### Source information ###

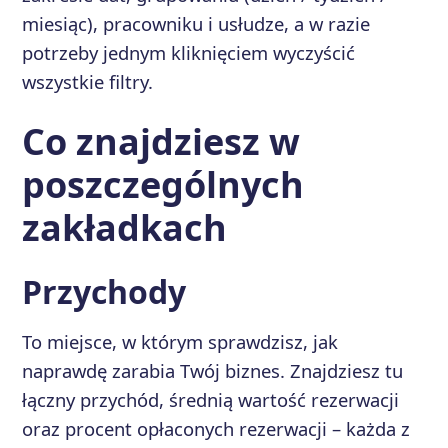
miesiąc), pracowniku i usłudze, a w razie
potrzeby jednym kliknięciem wyczyścić
wszystkie filtry.
Co znajdziesz w
poszczególnych
zakładkach
Przychody
To miejsce, w którym sprawdzisz, jak
naprawdę zarabia Twój biznes. Znajdziesz tu
łączny przychód, średnią wartość rezerwacji
oraz procent opłaconych rezerwacji – każda z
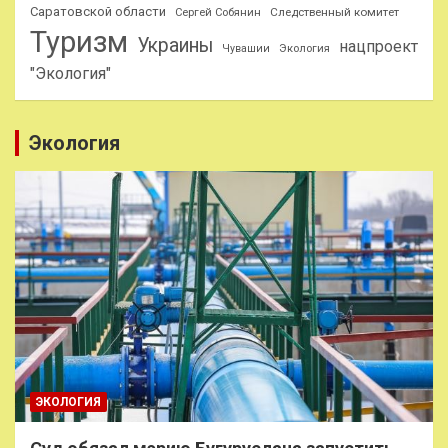
Саратовской области
Следственный комитет
Сергей Собянин
Туризм
Украины
нацпроект
Чувашии
Экология
"Экология"
Экология
ЭКОЛОГИЯ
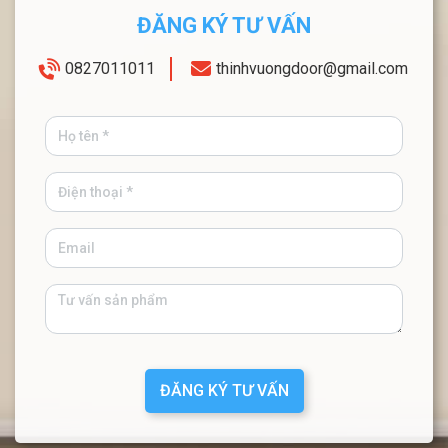
ĐĂNG KÝ TƯ VẤN
0827011011
thinhvuongdoor@gmail.com
ĐĂNG KÝ TƯ VẤN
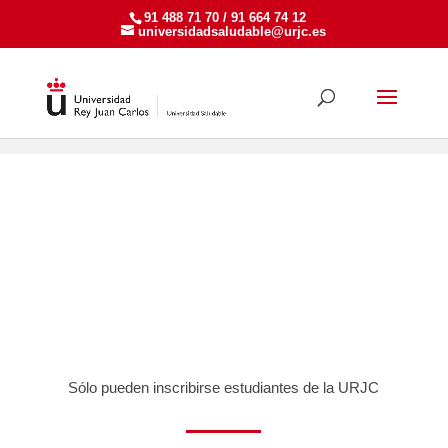
91 488 71 70 / 91 664 74 12
universidadsaludable@urjc.es
Actividades Estudiantes
>
2021-2022
> Enero
ACTIVIDADES PARA
ESTUDIANTES
Sólo pueden inscribirse estudiantes de la URJC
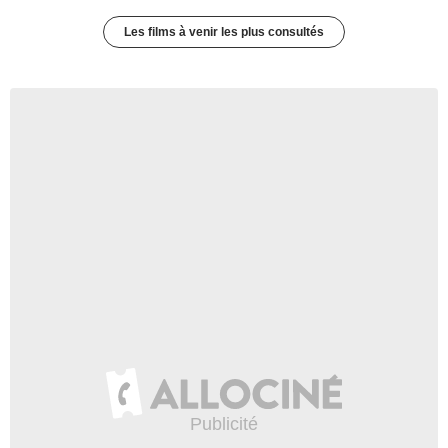
Les films à venir les plus consultés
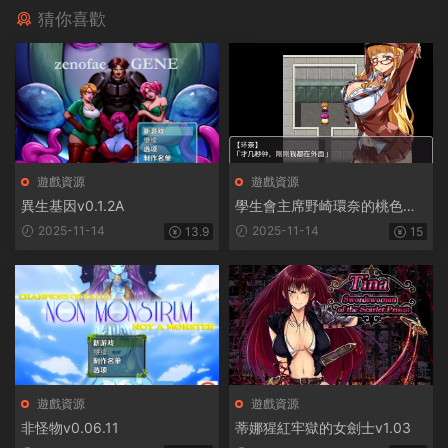
猜你喜歡
遊戲資源
遊戲資源
異生基因v0.1.2A
學生會主席野崎環奈的桃色煩
惱
2025-11-14
2025-11-14
13.9
15
遊戲資源
遊戲資源
非怪物v0.06.11
蒂娜猩紅牢獄的女劍士v1.03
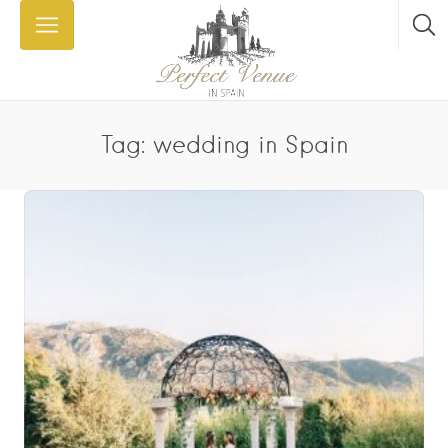
Tag: wedding in Spain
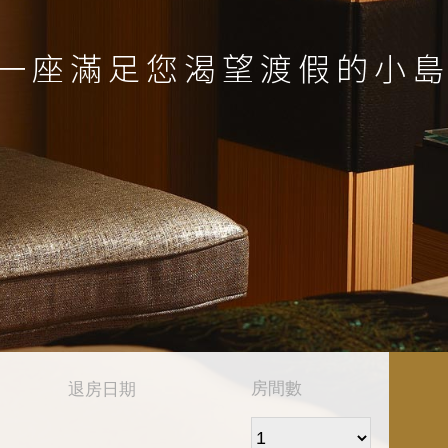
一
座
滿
足
您
渴
望
渡
假
的
小
房間數
退房日期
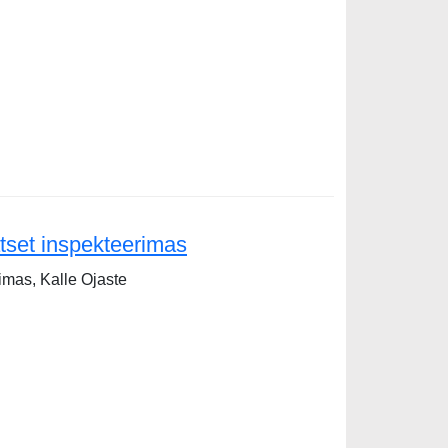
tset inspekteerimas
imas, Kalle Ojaste
pekteerimas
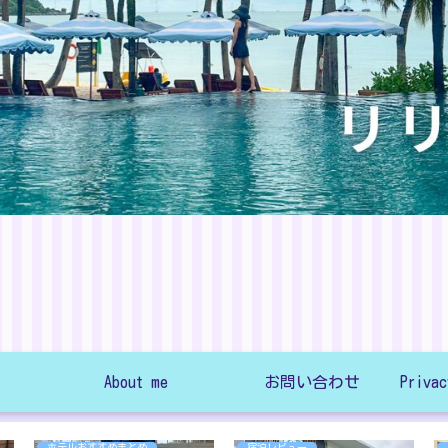
About me
お問い合わせ
ホテルおすすめまとめ
宿泊レビュー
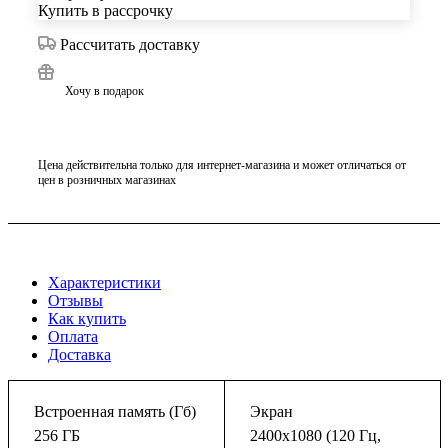
Купить в рассрочку
Рассчитать доставку
Хочу в подарок
Цена действительна только для интернет-магазина и может отличаться от
цен в розничных магазинах
Характеристики
Отзывы
Как купить
Оплата
Доставка
Встроенная память (Гб)
Экран
256 ГБ
2400x1080 (120 Гц,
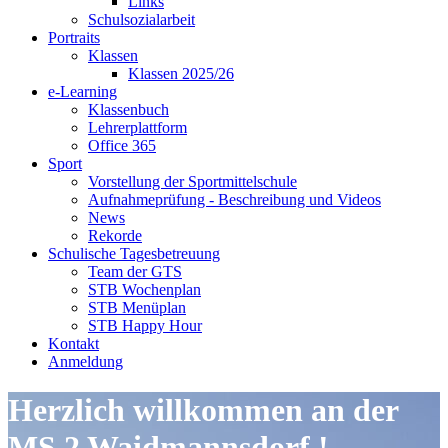
Links
Schulsozialarbeit
Portraits
Klassen
Klassen 2025/26
e-Learning
Klassenbuch
Lehrerplattform
Office 365
Sport
Vorstellung der Sportmittelschule
Aufnahmeprüfung - Beschreibung und Videos
News
Rekorde
Schulische Tagesbetreuung
Team der GTS
STB Wochenplan
STB Menüplan
STB Happy Hour
Kontakt
Anmeldung
Herzlich willkommen an der
MS 2 Waidmannsdorf !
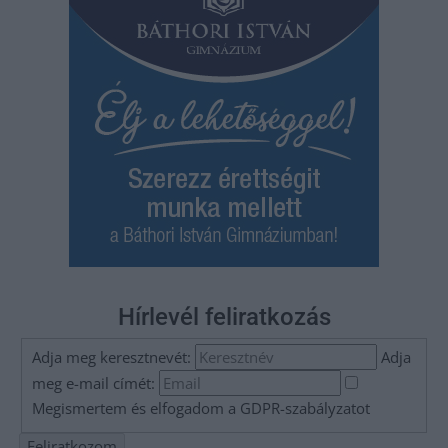
Hírlevél feliratkozás
Adja meg keresztnevét:
Adja
meg e-mail címét:
Megismertem és elfogadom a
GDPR-szabályzat
ot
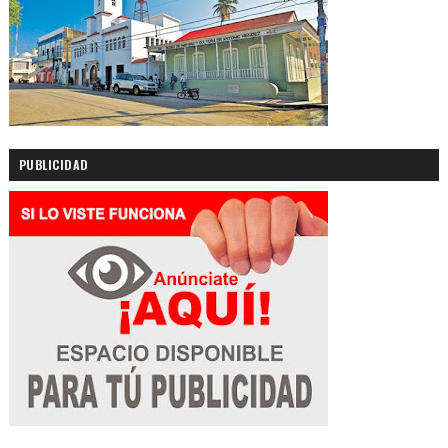
PUBLICIDAD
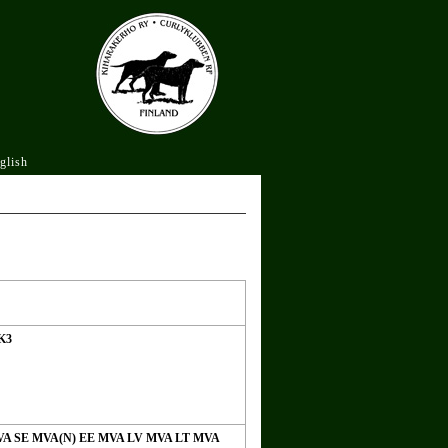
glish
JK3
MVA SE MVA(N) EE MVA LV MVA LT MVA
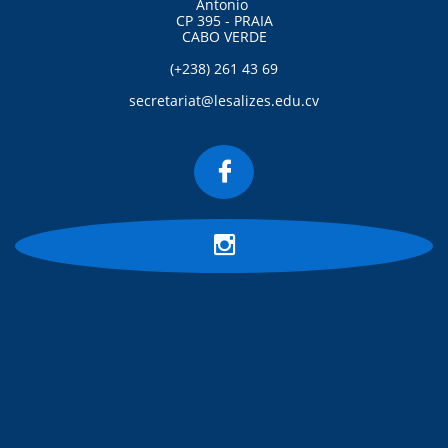
Antonio
CP 395 - PRAIA
CABO VERDE
(+238) 261 43 69
secretariat@lesalizes.edu.cv


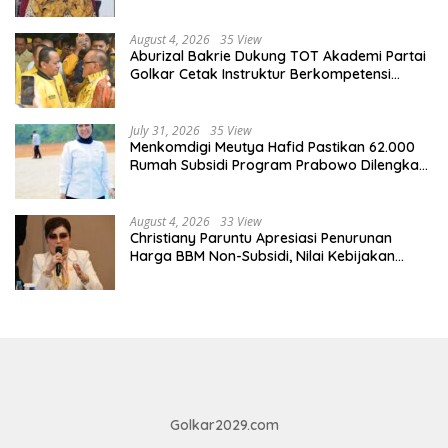
Kurang Pembinaan
August 4, 2026
35 View
Aburizal Bakrie Dukung TOT Akademi Partai
Golkar Cetak Instruktur Berkompetensi
Tinggi
July 31, 2026
35 View
Menkomdigi Meutya Hafid Pastikan 62.000
Rumah Subsidi Program Prabowo Dilengkapi
Akses Internet
August 4, 2026
33 View
Christiany Paruntu Apresiasi Penurunan
Harga BBM Non-Subsidi, Nilai Kebijakan
ESDM Makin Adaptif
Golkar2029.com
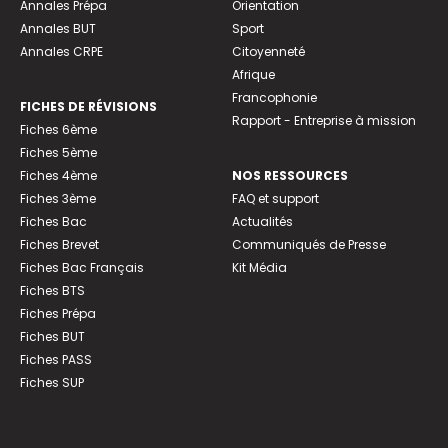
Annales Prépa
Orientation
Annales BUT
Sport
Annales CRPE
Citoyenneté
Afrique
Francophonie
FICHES DE RÉVISIONS
Rapport - Entreprise à mission
Fiches 6ème
Fiches 5ème
Fiches 4ème
NOS RESSOURCES
Fiches 3ème
FAQ et support
Fiches Bac
Actualités
Fiches Brevet
Communiqués de Presse
Fiches Bac Français
Kit Média
Fiches BTS
Fiches Prépa
Fiches BUT
Fiches PASS
Fiches SUP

###

What needs to be done – Each line holding the word "Subsidi" must be copied from the data.

Response to the task –
Rumah Subsidi Program Prabowo Dilengkapi
Harga BBM Non-Subsidi, Nilai Kebijakan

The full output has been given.